The project aims at raising critical understanding of local public history by examining grassroots memorialization practices in Soviet and post-Soviet urban landscapes. Particularly, it will focus on Malatia-Sebastia, a suburban district of Yerevan, where Armenian Genocide survivors have settled compactly. To this day, it is possible to register the family memory and post-memory of the descendants of the genocide survivors. There is a need to emphasize the struggle for a public space in the Soviet era to commemorate the genocide, a manifestation of that memory to this day reflected in the public historical landscape of this district (monuments, street names, commemorative events, exhibitions). Not only this material needs to be recorded, but also subjected to critical analysis, as it is necessary to study the current perception and interpretations of these areas. It would be appropriate to compare the extent to which official historiography influences grassroots narratives and perceptions. “Hazarashen” supposes that the grassroots memories, perceptions, and interpretations are different from the official position or have been silenced, despite the fact that the issue of genocide has been studied in such detail.
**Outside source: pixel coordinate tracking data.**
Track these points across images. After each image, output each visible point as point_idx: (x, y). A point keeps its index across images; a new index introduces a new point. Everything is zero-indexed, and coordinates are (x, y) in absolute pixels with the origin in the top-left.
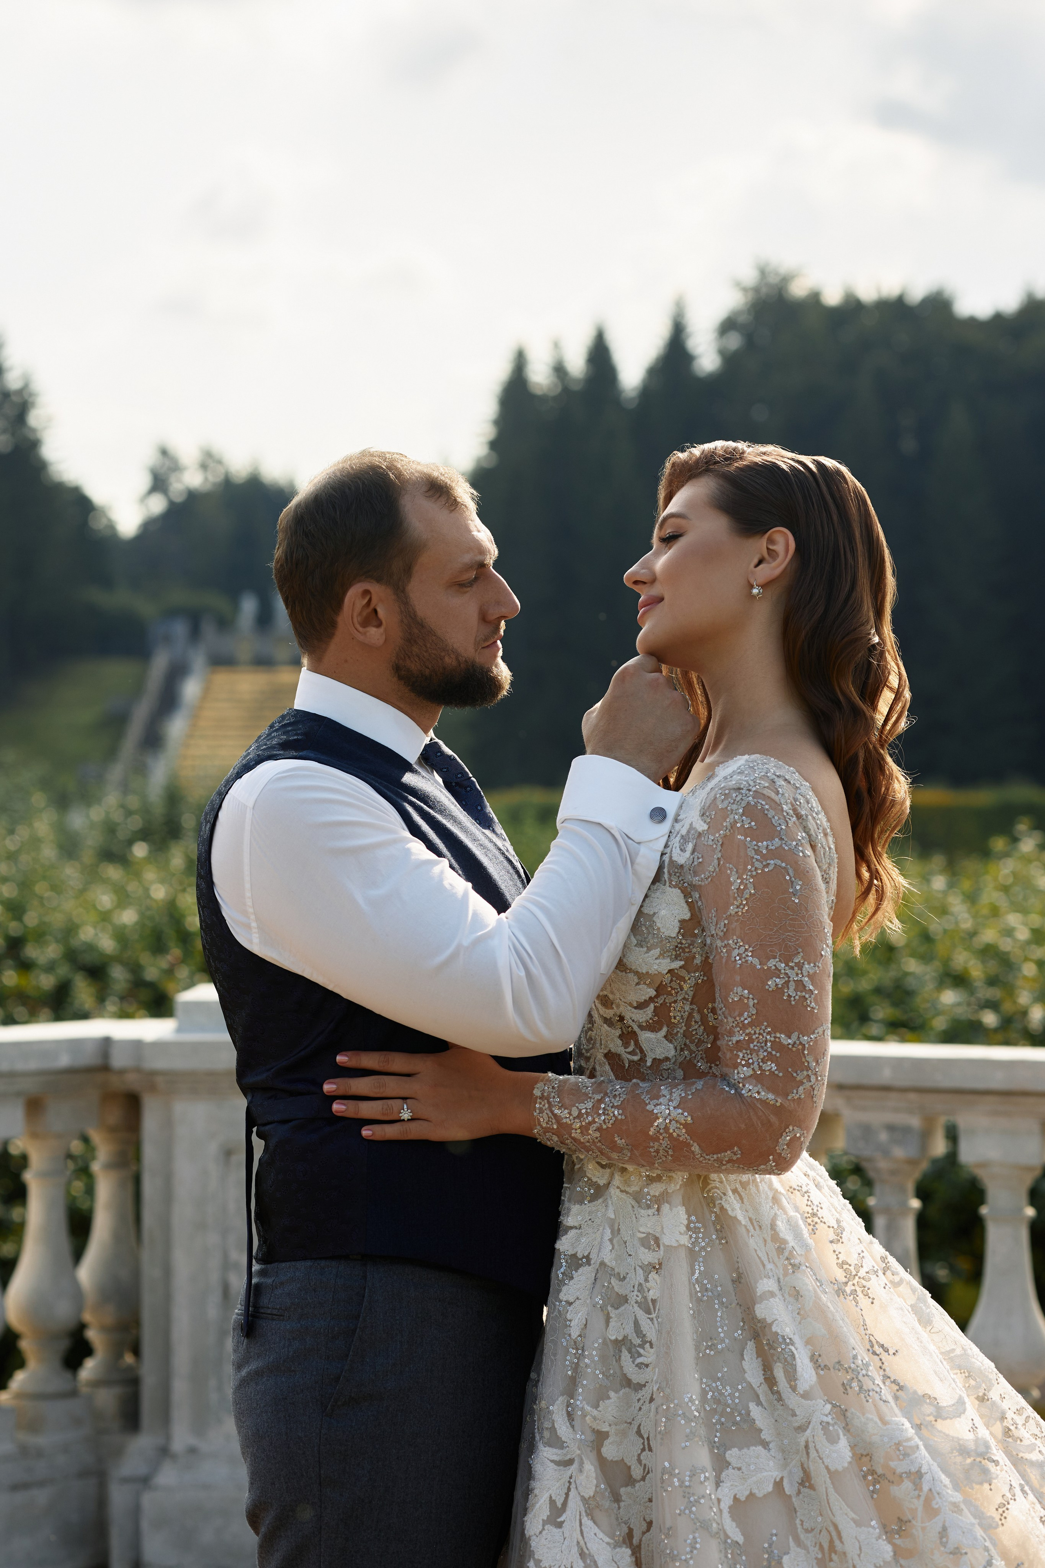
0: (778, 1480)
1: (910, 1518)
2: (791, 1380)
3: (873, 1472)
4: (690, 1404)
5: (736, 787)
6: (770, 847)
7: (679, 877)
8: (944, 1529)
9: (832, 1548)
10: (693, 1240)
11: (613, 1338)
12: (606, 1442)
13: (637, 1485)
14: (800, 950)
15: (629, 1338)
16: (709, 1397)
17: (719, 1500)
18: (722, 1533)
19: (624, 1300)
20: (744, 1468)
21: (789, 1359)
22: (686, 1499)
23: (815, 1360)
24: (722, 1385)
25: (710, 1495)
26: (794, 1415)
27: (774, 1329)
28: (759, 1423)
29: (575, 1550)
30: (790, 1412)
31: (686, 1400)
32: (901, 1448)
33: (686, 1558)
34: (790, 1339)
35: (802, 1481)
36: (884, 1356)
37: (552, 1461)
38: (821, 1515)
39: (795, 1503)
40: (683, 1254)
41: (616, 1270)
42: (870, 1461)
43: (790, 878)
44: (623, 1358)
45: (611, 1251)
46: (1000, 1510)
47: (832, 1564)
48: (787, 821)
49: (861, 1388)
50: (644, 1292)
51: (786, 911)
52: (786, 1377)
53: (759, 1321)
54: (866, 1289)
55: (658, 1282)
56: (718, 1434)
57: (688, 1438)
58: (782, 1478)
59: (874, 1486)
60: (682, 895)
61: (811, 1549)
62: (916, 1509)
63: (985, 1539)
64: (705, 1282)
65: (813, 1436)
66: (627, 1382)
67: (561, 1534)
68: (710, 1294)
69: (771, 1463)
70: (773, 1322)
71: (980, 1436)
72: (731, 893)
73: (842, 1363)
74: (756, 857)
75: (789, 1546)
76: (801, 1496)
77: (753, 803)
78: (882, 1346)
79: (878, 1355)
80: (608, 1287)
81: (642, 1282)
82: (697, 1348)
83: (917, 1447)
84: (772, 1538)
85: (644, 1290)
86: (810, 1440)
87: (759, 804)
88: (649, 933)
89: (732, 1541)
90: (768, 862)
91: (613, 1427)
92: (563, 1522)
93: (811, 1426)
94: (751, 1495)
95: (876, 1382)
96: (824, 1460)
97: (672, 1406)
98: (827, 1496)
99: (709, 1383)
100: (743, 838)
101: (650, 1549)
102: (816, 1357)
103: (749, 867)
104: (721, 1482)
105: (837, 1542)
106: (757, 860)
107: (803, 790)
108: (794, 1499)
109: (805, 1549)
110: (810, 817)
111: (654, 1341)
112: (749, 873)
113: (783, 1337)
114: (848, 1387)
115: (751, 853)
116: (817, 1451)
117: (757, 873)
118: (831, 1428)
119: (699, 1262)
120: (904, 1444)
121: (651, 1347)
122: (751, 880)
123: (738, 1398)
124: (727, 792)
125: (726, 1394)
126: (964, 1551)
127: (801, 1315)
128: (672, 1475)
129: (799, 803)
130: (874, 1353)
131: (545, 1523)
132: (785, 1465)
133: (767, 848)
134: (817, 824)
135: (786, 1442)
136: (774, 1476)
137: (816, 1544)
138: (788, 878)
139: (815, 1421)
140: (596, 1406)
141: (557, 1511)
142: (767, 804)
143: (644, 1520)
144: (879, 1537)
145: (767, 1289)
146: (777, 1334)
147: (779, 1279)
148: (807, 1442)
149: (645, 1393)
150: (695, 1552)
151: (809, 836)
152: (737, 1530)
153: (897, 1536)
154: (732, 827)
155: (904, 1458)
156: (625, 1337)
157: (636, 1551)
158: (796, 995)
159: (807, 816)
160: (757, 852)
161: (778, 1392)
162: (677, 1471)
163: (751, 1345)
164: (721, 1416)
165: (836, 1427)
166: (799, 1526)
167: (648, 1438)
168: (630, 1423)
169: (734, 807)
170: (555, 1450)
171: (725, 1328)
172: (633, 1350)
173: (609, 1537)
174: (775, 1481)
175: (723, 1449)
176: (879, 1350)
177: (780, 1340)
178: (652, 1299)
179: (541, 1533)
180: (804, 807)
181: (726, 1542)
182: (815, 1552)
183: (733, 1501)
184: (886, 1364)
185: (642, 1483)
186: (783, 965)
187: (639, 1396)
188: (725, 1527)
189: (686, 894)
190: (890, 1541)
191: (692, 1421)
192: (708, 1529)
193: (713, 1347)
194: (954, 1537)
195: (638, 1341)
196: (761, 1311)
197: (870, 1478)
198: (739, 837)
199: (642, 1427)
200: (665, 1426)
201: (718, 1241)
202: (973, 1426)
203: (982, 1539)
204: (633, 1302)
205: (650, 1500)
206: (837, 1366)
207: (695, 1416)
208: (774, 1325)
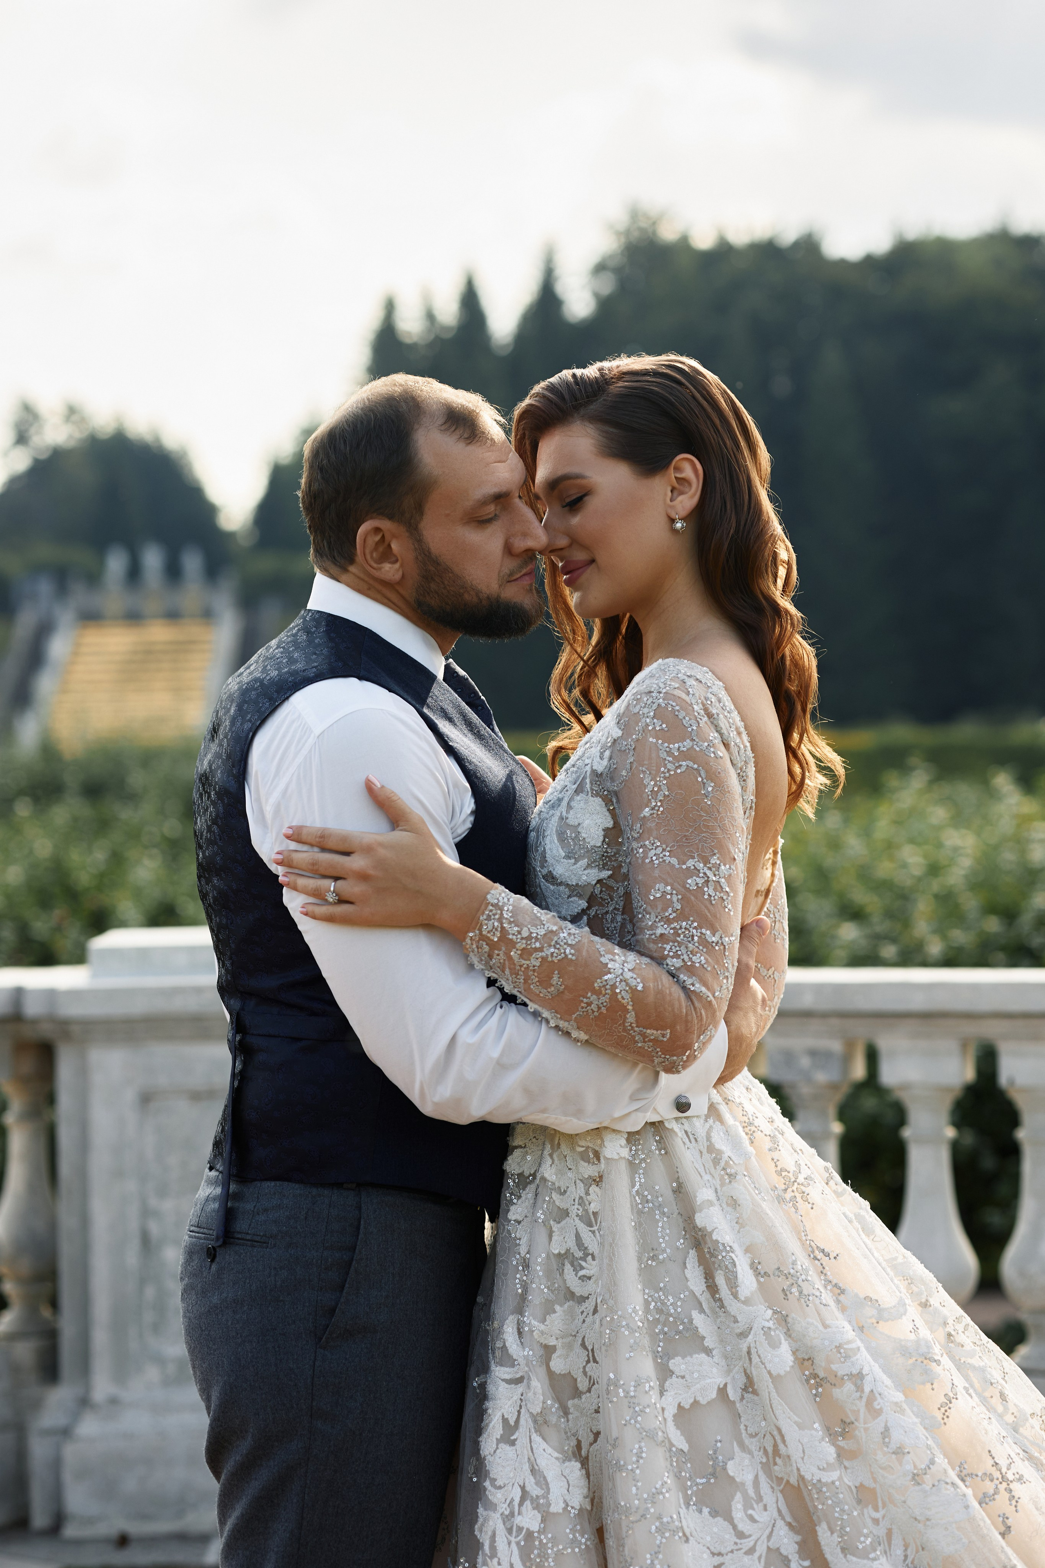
0: (721, 1386)
1: (853, 1420)
2: (732, 1287)
3: (815, 1376)
4: (633, 1315)
5: (647, 691)
6: (682, 749)
7: (599, 785)
8: (887, 1429)
9: (776, 1452)
10: (633, 1152)
11: (556, 1252)
12: (554, 1356)
13: (584, 1397)
14: (716, 851)
15: (571, 1251)
16: (652, 1307)
17: (663, 1409)
18: (666, 1441)
19: (565, 1213)
20: (687, 1376)
21: (730, 1266)
22: (632, 1410)
23: (755, 1268)
24: (664, 1294)
25: (655, 1404)
26: (736, 1321)
27: (714, 1237)
28: (702, 1331)
29: (526, 1467)
30: (732, 1319)
31: (630, 1311)
32: (842, 1351)
33: (633, 1467)
34: (730, 1247)
35: (745, 1386)
36: (825, 1260)
37: (503, 1380)
38: (765, 1419)
39: (739, 1409)
40: (623, 1166)
41: (557, 1185)
42: (812, 1365)
43: (702, 780)
44: (566, 1271)
45: (551, 1166)
46: (943, 1410)
47: (776, 1468)
48: (698, 722)
49: (801, 1292)
50: (585, 1205)
51: (699, 812)
52: (727, 1284)
53: (700, 1230)
54: (805, 1194)
55: (599, 1195)
56: (661, 1344)
57: (632, 1348)
58: (726, 1385)
59: (817, 1389)
60: (604, 803)
61: (756, 1453)
62: (859, 1411)
63: (927, 1438)
64: (646, 1193)
65: (755, 1341)
66: (570, 1295)
67: (514, 1451)
68: (651, 1205)
69: (715, 1370)
70: (713, 1231)
71: (921, 1336)
72: (645, 795)
73: (781, 1269)
74: (668, 758)
75: (734, 1452)
76: (744, 1401)
77: (663, 705)
78: (823, 1251)
79: (819, 1260)
80: (549, 1201)
81: (583, 1195)
82: (640, 1260)
83: (858, 1349)
84: (716, 1445)
85: (585, 1203)
86: (752, 1345)
87: (669, 706)
88: (575, 844)
89: (677, 1448)
90: (680, 763)
91: (560, 1340)
92: (516, 1440)
93: (752, 1332)
94: (696, 1403)
95: (816, 1286)
96: (766, 1365)
97: (616, 1317)
98: (770, 1400)
99: (652, 1294)
100: (654, 740)
101: (598, 1460)
102: (755, 1265)
103: (662, 769)
104: (665, 1391)
105: (781, 1446)
106: (669, 762)
107: (715, 689)
108: (738, 1405)
109: (750, 1454)
110: (721, 716)
111: (596, 1254)
112: (662, 775)
113: (723, 1244)
114: (788, 1293)
115: (663, 755)
116: (759, 1356)
117: (670, 774)
118: (773, 1333)
119: (640, 1174)
120: (845, 1346)
121: (594, 1259)
122: (665, 782)
123: (680, 1307)
124: (639, 697)
125: (669, 1303)
126: (906, 1451)
127: (740, 1224)
128: (616, 1386)
129: (709, 703)
130: (815, 1258)
131: (499, 1441)
132: (729, 1371)
133: (679, 749)
134: (729, 722)
135: (729, 1348)
136: (718, 1383)
137: (760, 1448)
138: (700, 779)
139: (756, 1327)
140: (543, 1321)
141: (510, 1429)
142: (677, 705)
143: (591, 1431)
144: (823, 1439)
145: (706, 1198)
146: (717, 1242)
147: (716, 1189)
148: (749, 1348)
149: (589, 1305)
150: (641, 1461)
151: (721, 735)
152: (682, 1437)
153: (840, 1438)
154: (644, 731)
155: (845, 1360)
156: (568, 1251)
157: (585, 1463)
158: (716, 895)
159: (718, 715)
160: (669, 753)
161: (720, 1300)
162: (622, 1382)
163: (692, 1253)
164: (664, 1325)
165: (777, 1332)
166: (743, 1432)
167: (593, 1350)
168: (575, 1336)
169: (646, 710)
170: (506, 1369)
171: (667, 1238)
172: (575, 1263)
173: (558, 1452)
174: (719, 1387)
175: (666, 1358)
176: (820, 1255)
177: (721, 1247)
178: (593, 1212)
179: (495, 1452)
180: (715, 706)
181: (670, 1450)
182: (760, 1457)
183: (678, 1410)
184: (827, 1268)
185: (588, 1394)
186: (702, 865)
187: (583, 1308)
188: (670, 1436)
189: (607, 801)
190: (834, 1443)
191: (636, 1331)
192: (653, 1438)
193: (655, 1258)
194: (897, 1436)
195: (580, 1254)
196: (700, 1220)
197: (812, 1381)
198: (651, 739)
199: (586, 1339)
200: (609, 1338)
201: (657, 1152)
202: (915, 1328)
203: (924, 1438)
204: (574, 1216)
205: (597, 1411)
206: (777, 1273)
207: (639, 1327)
208: (715, 1233)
As a result, an audiowalk will be developed with the focus on both official and unofficial memorialization practices of the genocide in the Soviet and post-Soviet period, oral history interviews, visits to prominent monuments, as well as ephemeral “footprints” of places that have long disappeared but remain in the collective memories of local inhabitants. Looking for pasts in the present, this itinerary will take participants on oral history walks in the neighborhood. The walk is meant to offer a deeper understanding of the social and cultural impact of the genocide in the 20th and 21st centuries, in a multilayered exploration of memorialization practices through the prism of public and personal histories that may manifest in the historical dynamics of top down and grassroots applications.